*TASK DESCRIPTION*. Search the data for the string "dating" and gather each line it is in.
[SOURCE RECORDS Boundary: Start]
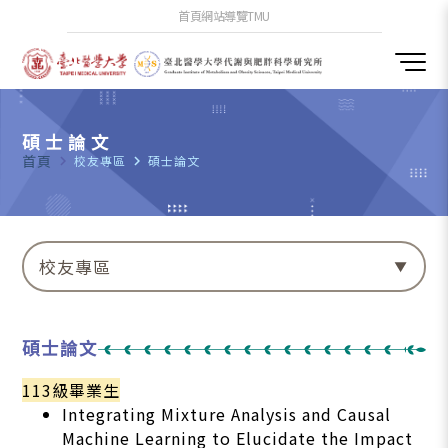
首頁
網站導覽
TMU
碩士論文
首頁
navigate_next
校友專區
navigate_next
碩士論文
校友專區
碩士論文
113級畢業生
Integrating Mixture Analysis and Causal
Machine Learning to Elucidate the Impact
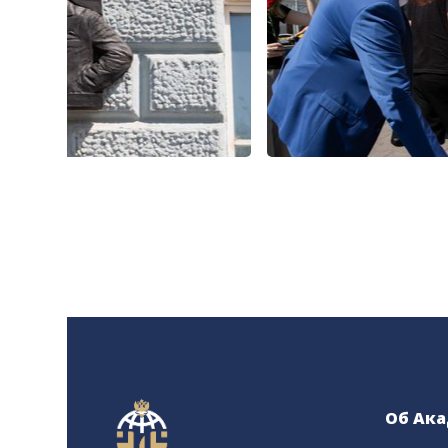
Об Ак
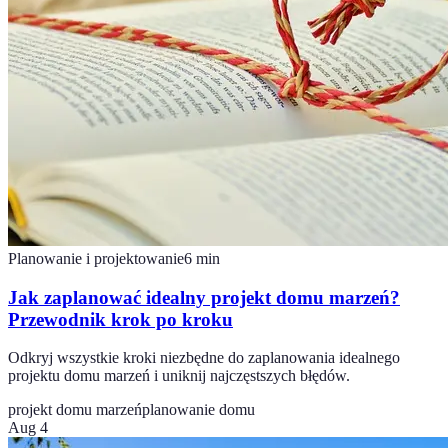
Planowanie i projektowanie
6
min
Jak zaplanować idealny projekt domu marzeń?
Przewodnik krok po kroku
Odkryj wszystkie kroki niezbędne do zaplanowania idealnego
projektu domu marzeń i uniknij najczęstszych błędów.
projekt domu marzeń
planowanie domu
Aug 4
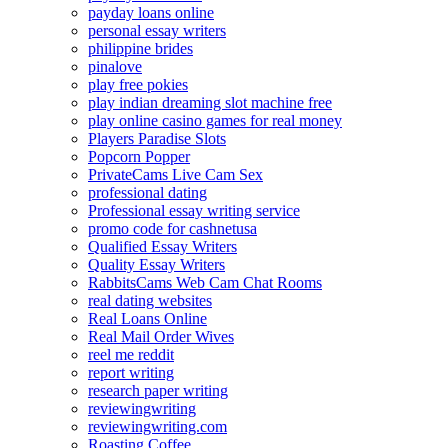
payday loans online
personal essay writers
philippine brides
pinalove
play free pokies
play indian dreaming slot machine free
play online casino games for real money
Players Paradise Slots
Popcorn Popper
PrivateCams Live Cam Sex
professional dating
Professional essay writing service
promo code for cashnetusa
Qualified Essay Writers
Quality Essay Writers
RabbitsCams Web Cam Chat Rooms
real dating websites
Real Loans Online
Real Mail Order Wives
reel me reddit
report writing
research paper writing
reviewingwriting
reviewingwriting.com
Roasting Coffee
[SOURCE RECORDS Boundary: End]
*THE ANSWER*.
professional dating
real dating websites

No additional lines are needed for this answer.